LABUANBAJOVOICE.COM – Fungsionaris Adat Nggorang, Haji Ramang Ishaka dan Muhamad Syair, menepis berbagai tudingan yang berkembang di sejumlah pemberitaan terkait polemik sengketa tanah di wilayah Kerangan / Karangan Labuan Bajo, Kecamatan Komodo, Kabupaten Manggarai Barat, antara keluarga ahli waris Nikolaus Naput dan ahli waris Ibrahim A. Hanta.

Keduanya menegaskan, kehadiran mereka di Polres Manggarai Barat pada Kamis (30/4/2026) semata-mata untuk memenuhi undangan penyidik Badan Reserse Kriminal (Bareskrim) Polri sebagai saksi guna memberikan klarifikasi, bukan sebagai pihak terlapor sebagaimana narasi yang beredar di ruang publik.

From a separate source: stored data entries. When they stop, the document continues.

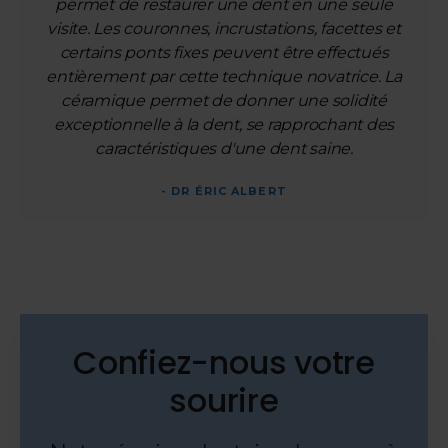
permet de restaurer une dent en une seule
visite. Les couronnes, incrustations, facettes et
certains ponts fixes peuvent être effectués
entièrement par cette technique novatrice. La
céramique permet de donner une solidité
exceptionnelle à la dent, se rapprochant des
caractéristiques d'une dent saine.
- DR ÉRIC ALBERT
Confiez-nous votre
sourire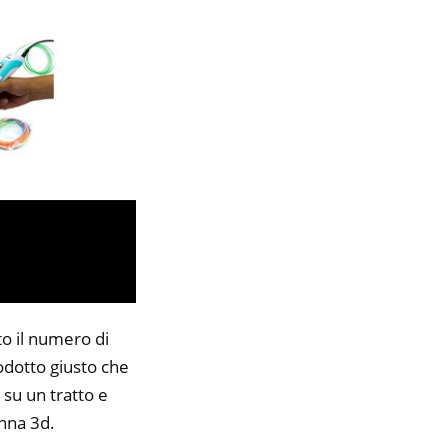
to il numero di
rodotto giusto che
 su un tratto e
enna 3d.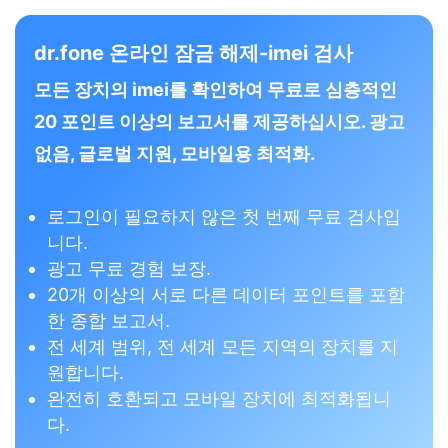
dr.fone 온라인 잠금 해제-imei 검사
모든 장치의 imei를 확인하여 무료로 심층적인
20 포인트 이상의 보고서를 제공하십시오. 광고
없음, 글로벌 지원, 모바일용 최적화.
로그인이 필요하지 않은 첫 번째 무료 검사입
니다.
광고 무료 경험 보장.
20개 이상의 서로 다른 데이터 포인트를 포함
한 종합 보고서.
전 세계 범위, 전 세계 모든 지역의 장치를 지
원합니다.
완전히 호환되고 모바일 장치에 최적화됩니
다.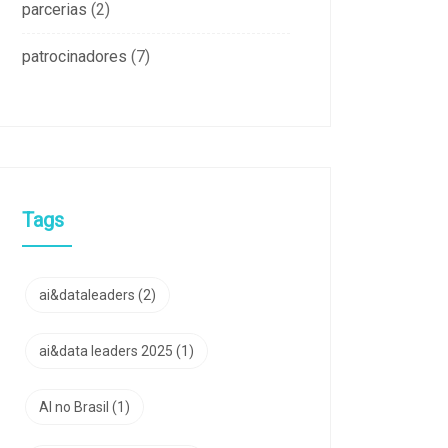
parcerias
(2)
patrocinadores
(7)
Tags
ai&dataleaders
(2)
ai&data leaders 2025
(1)
AI no Brasil
(1)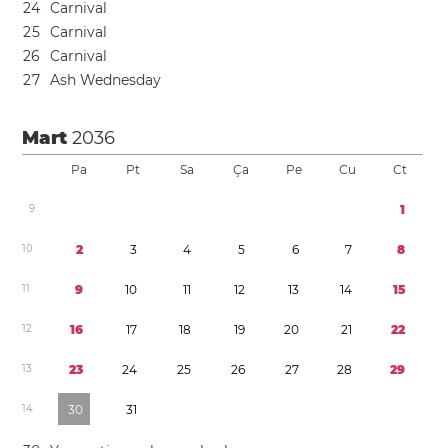
2
4
Carnival
2
5
Carnival
2
6
Carnival
2
7
Ash Wednesday
Mart
2036
Pa
Pt
Sa
Ça
Pe
Cu
Ct
9
1
1
0
2
3
4
5
6
7
8
1
1
9
1
0
1
1
1
2
1
3
1
4
1
5
1
2
1
6
1
7
1
8
1
9
2
0
2
1
2
2
1
3
2
3
2
4
2
5
2
6
2
7
2
8
2
9
1
4
3
0
3
1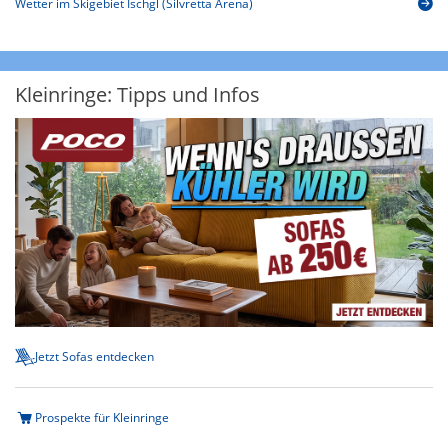
Wetter im Skigebiet Ischgl (Silvretta Arena)
Kleinringe: Tipps und Infos
Jetzt Sofas entdecken
Prospekte für Kleinringe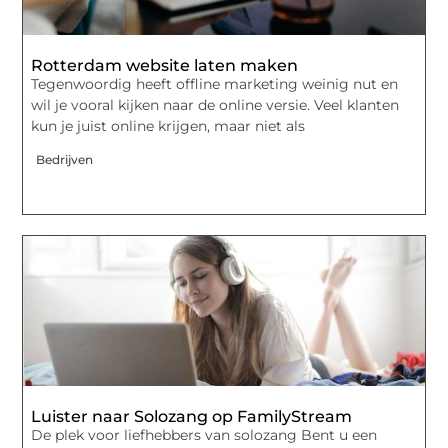
Rotterdam website laten maken
Tegenwoordig heeft offline marketing weinig nut en
wil je vooral kijken naar de online versie. Veel klanten
kun je juist online krijgen, maar niet als
Bedrijven
Luister naar Solozang op FamilyStream
De plek voor liefhebbers van solozang Bent u een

Didampingi kuasa hukum Gabriel Kou, S.H., Haji Ramang Ishaka selaku anak mendiang Haji Ishaka dan Muhamad Syair selaku cucu mendiang Haku Mustafa, masing-masing bertindak sebagai Ketua dan Wakil Fungsionaris Adat Nggorang, menjelaskan bahwa pemeriksaan tersebut berkaitan dengan laporan dugaan pemalsuan dokumen dan penyalahgunaan wewenang dalam sengketa lahan seluas 11 hektare di wilayah Kerangan (Karangan) Kelurahan Labuan Bajo, Manggarai Barat.